State laws differ, and it's essential to recognize these variations. In Colorado, for instance, there's no prohibition against individuals with felony convictions serving as executors.

Nor does the state prohibit individuals who reside outside the state from acting as an executor.

Nonetheless, it's worth noting that in Colorado, a probate court can potentially disqualify a prospective executor if they are deemed unsuitable, following a formal hearing.

Responsibilities of an Executor or Personal Representative

How can you ensure that you are choosing the best person to be your executor or personal representative? You can start by first considering the legal and fiduciary nature of the position.

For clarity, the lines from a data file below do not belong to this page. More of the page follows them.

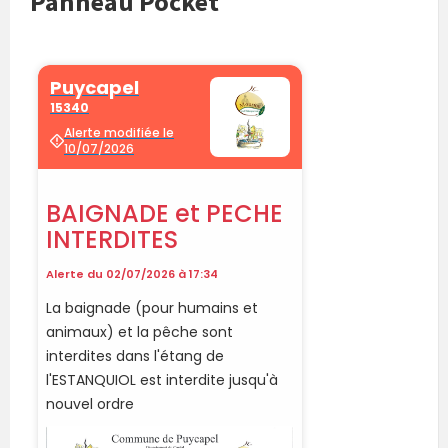
Panneau Pocket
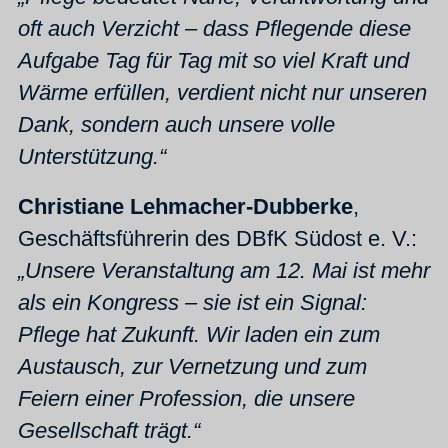
oft auch Verzicht – dass Pflegende diese
Aufgabe Tag für Tag mit so viel Kraft und
Wärme erfüllen, verdient nicht nur unseren
Dank, sondern auch unsere volle
Unterstützung.“
Christiane Lehmacher-Dubberke
,
Geschäftsführerin des DBfK Südost e. V.:
„Unsere Veranstaltung am 12. Mai ist mehr
als ein Kongress – sie ist ein Signal:
Pflege hat Zukunft. Wir laden ein zum
Austausch, zur Vernetzung und zum
Feiern einer Profession, die unsere
Gesellschaft trägt.“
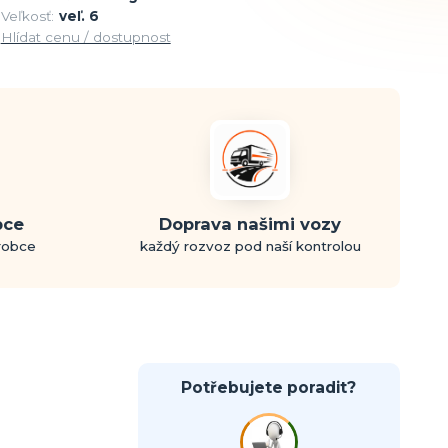
Veľkosť:
veľ. 6
Hlídat cenu / dostupnost
bce
Doprava našimi vozy
ýrobce
každý rozvoz pod naší kontrolou
Potřebujete poradit?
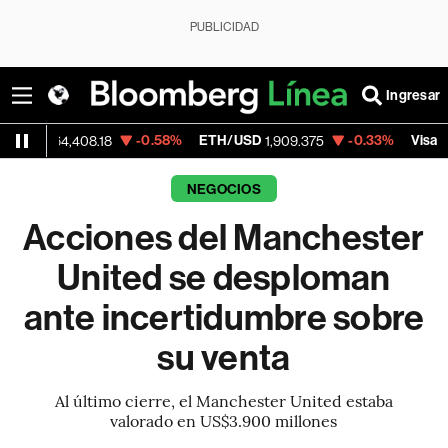
PUBLICIDAD
Ingresar
-0.58%
ETH/USD
-0.33%
Visa
+
,408.18
1,909.375
369.38
NEGOCIOS
Acciones del Manchester
United se desploman
ante incertidumbre sobre
su venta
Al último cierre, el Manchester United estaba
valorado en US$3.900 millones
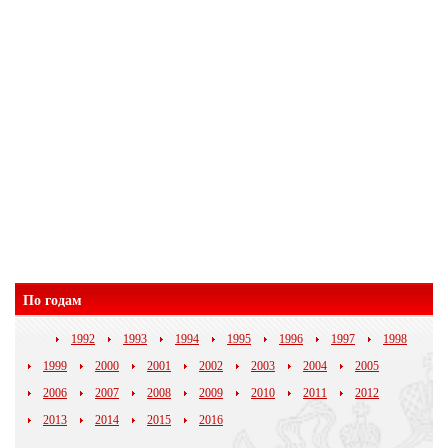
По годам
1992
1993
1994
1995
1996
1997
1998
1999
2000
2001
2002
2003
2004
2005
2006
2007
2008
2009
2010
2011
2012
2013
2014
2015
2016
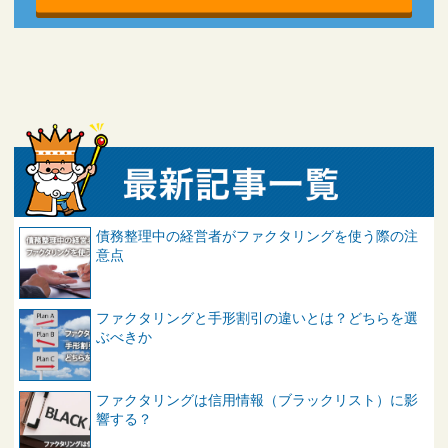
債務整理中の経営者がファクタリングを使う際の注
意点
ファクタリングと手形割引の違いとは？どちらを選
ぶべきか
ファクタリングは信用情報（ブラックリスト）に影
響する？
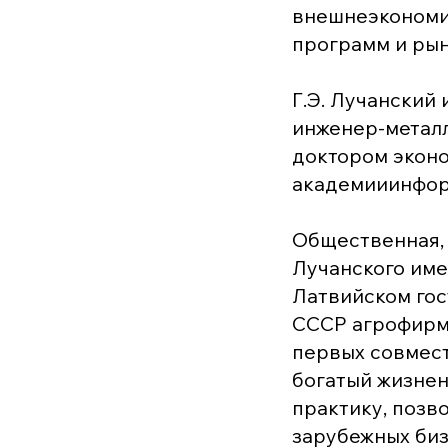
внешнеэкономи
программ и рын
Г.Э. Лучанский
инженер-металл
доктором экон
академииинфор
Общественная, 
Лучанского име
Латвийском гос
СССР агрофирмо
первых совмест
богатый жизне
практику, позв
зарубежных биз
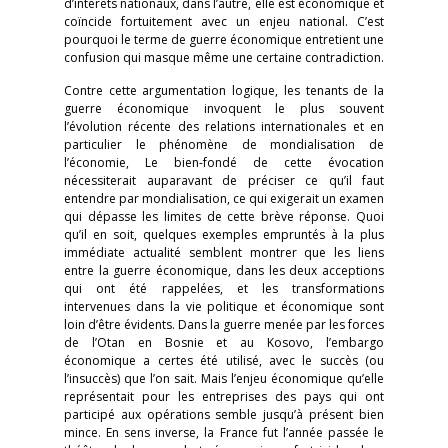
d’intérêts nationaux, dans l’autre, elle est économique et
coïncide fortuitement avec un enjeu national. C’est
pourquoi le terme de guerre économique entretient une
confusion qui masque même une certaine contradiction.
Contre cette argumentation logique, les tenants de la
guerre économique invoquent le plus souvent
l’évolution récente des relations internationales et en
particulier le phénomène de mondialisation de
l’économie, Le bien-fondé de cette évocation
nécessiterait auparavant de préciser ce qu’il faut
entendre par mondialisation, ce qui exigerait un examen
qui dépasse les limites de cette brève réponse. Quoi
qu’il en soit, quelques exemples empruntés à la plus
immédiate actualité semblent montrer que les liens
entre la guerre économique, dans les deux acceptions
qui ont été rappelées, et les transformations
intervenues dans la vie politique et économique sont
loin d’être évidents. Dans la guerre menée par les forces
de l’Otan en Bosnie et au Kosovo, l’embargo
économique a certes été utilisé, avec le succès (ou
l’insuccès) que l’on sait. Mais l’enjeu économique qu’elle
représentait pour les entreprises des pays qui ont
participé aux opérations semble jusqu’à présent bien
mince. En sens inverse, la France fut l’année passée le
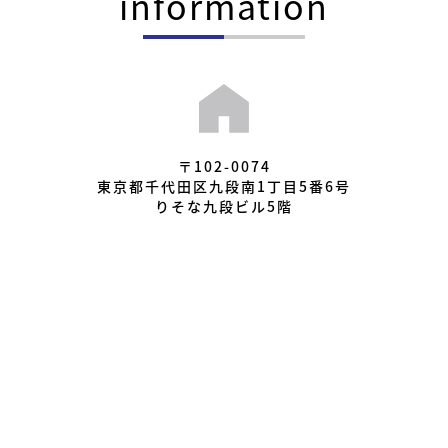
information
〒102-0074
東京都千代田区九段南1丁目5番6号
りそな九段ビル5階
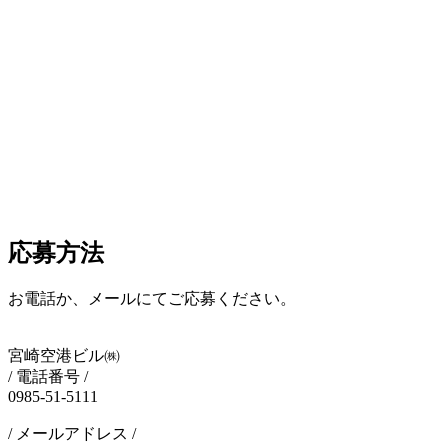
応募方法
お電話か、メールにてご応募ください。
宮崎空港ビル㈱
/ 電話番号 /
0985-51-5111
/ メールアドレス /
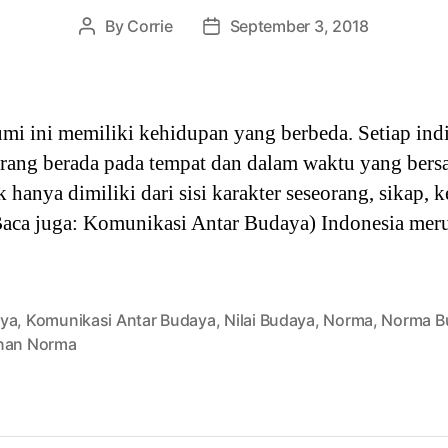
By
Corrie
September 3, 2018
Post
Post
author
date
mi ini memiliki kehidupan yang berbeda. Setiap indi
orang berada pada tempat dan dalam waktu yang bers
hanya dimiliki dari sisi karakter seseorang, sikap, k
(Baca juga: Komunikasi Antar Budaya) Indonesia mer
ya
,
Komunikasi Antar Budaya
,
Nilai Budaya
,
Norma
,
Norma B
nan Norma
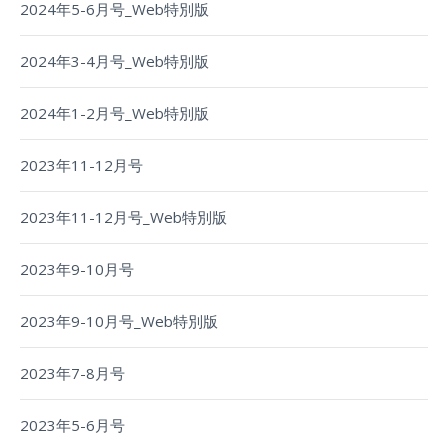
2024年5-6月号_Web特別版
2024年3-4月号_Web特別版
2024年1-2月号_Web特別版
2023年11-12月号
2023年11-12月号_Web特別版
2023年9-10月号
2023年9-10月号_Web特別版
2023年7-8月号
2023年5-6月号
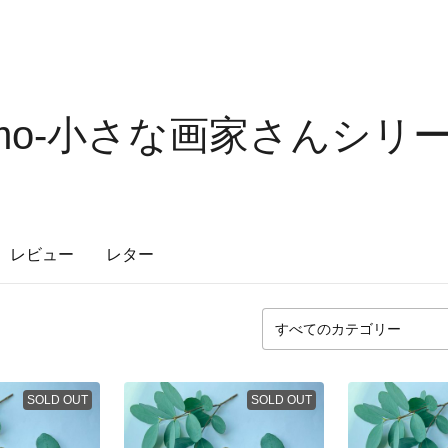
ocomo-小さな画家さんシリー
レビュー
レター
SOLD OUT
SOLD OUT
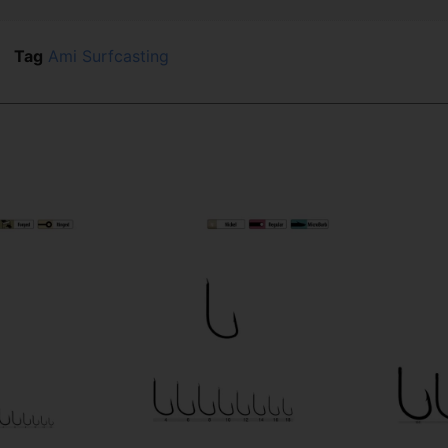
o
Tag
Ami Surfcasting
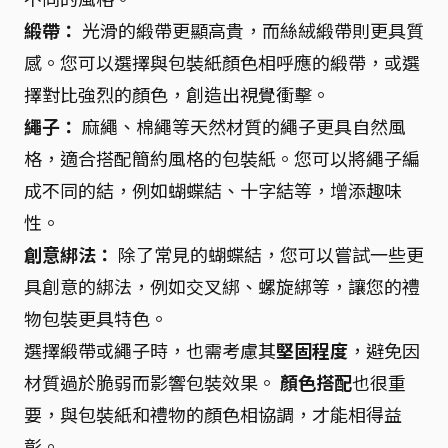
緞帶：
光滑的緞帶更顯高貴，而絲絨緞帶則更具質
感。您可以選擇與包裝紙顏色相呼應的緞帶，或選
擇對比強烈的顏色，創造出視覺衝擊。
繩子：
麻繩、棉繩等天然材質的繩子更具自然風
格，適合搭配簡約風格的包裝紙。您可以將繩子編
成不同的結，例如蝴蝶結、十字結等，增添趣味
性。
創意綁法：
除了常見的蝴蝶結，您可以嘗試一些更
具創意的綁法，例如交叉綁、螺旋綁等，讓您的禮
物包裝更具特色。
選擇緞帶或繩子時，也需考慮其
堅固程度
，避免因
材質過於脆弱而影響包裝效果。
顏色搭配
也很重
要，與包裝紙和禮物的顏色相協調，才能相得益
彰。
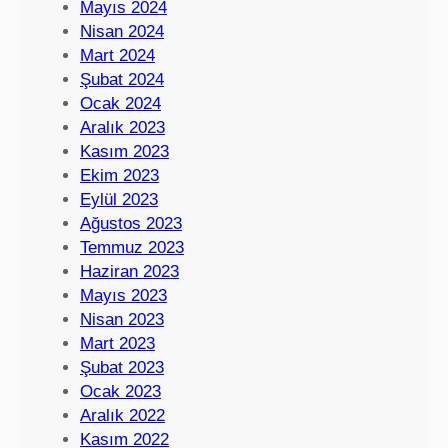
Mayıs 2024
Nisan 2024
Mart 2024
Şubat 2024
Ocak 2024
Aralık 2023
Kasım 2023
Ekim 2023
Eylül 2023
Ağustos 2023
Temmuz 2023
Haziran 2023
Mayıs 2023
Nisan 2023
Mart 2023
Şubat 2023
Ocak 2023
Aralık 2022
Kasım 2022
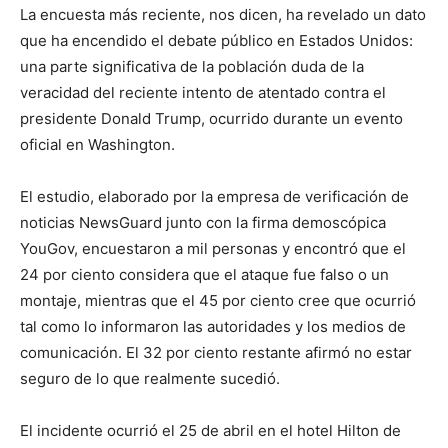
La encuesta más reciente, nos dicen, ha revelado un dato
que ha encendido el debate público en Estados Unidos:
una parte significativa de la población duda de la
veracidad del reciente intento de atentado contra el
presidente Donald Trump, ocurrido durante un evento
oficial en Washington.
El estudio, elaborado por la empresa de verificación de
noticias NewsGuard junto con la firma demoscópica
YouGov, encuestaron a mil personas y encontró que el
24 por ciento considera que el ataque fue falso o un
montaje, mientras que el 45 por ciento cree que ocurrió
tal como lo informaron las autoridades y los medios de
comunicación. El 32 por ciento restante afirmó no estar
seguro de lo que realmente sucedió.
El incidente ocurrió el 25 de abril en el hotel Hilton de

In general, an executor is a fiduciary meaning that they must act in the best interest of your estate and its beneficiaries. As a fiduciary, your executor's duties will include:

  • Gathering the assets of the estate
  • Filing tax returns
  • Paying the estate's taxes and other debts
  • Settling business interests
  • Filing with the probate court if necessary
  • Distributing your assets to the intended beneficiaries

Be aware that your executor will also be required to sign court filings and other important documents throughout the probate process, which can last from a couple of months to a couple of years.

Therefore, you should consider choosing someone who is:

  • Responsible;
  • Trustworthy;
  • Comfortable working with professionals, such as lawyers and accountants; and
  • Not a procrastinator.

Other Considerations

Here are some other considerations to keep in mind when deciding upon an executor for your estate:

  • The person you choose should be someone you can trust to be honest and impartial. Your executor may have to mediate conflicts and must never give priority to his or her own interests or the interests of a particular beneficiary.
  • The location might make a big difference as well. An executor who lives far away from the probate court may encounter difficulties in performing the various duties that will be required of them.
  • Be aware that the person you choose as your executor may decline this responsibility. Therefore, you should name a second person to take on this responsibility if your first choice declines or is otherwise unable to act as your executor.
  • Finally, keep in mind that a regular review of your will is recommended to ensure that your choice of executor keeps up with changes in your estate and relationships.

Estate Plan

Selecting the right executor for your estate is a critical decision with far-reaching implications. It is important to choose someone trustworthy, responsible, and capable of collaborating with legal and financial professionals. A qualified and experienced estate planning attorney can offer you valuable guidance when writing your will, selecting an executor, and reviewing your will to ensure that your choice of executor is still the right choice.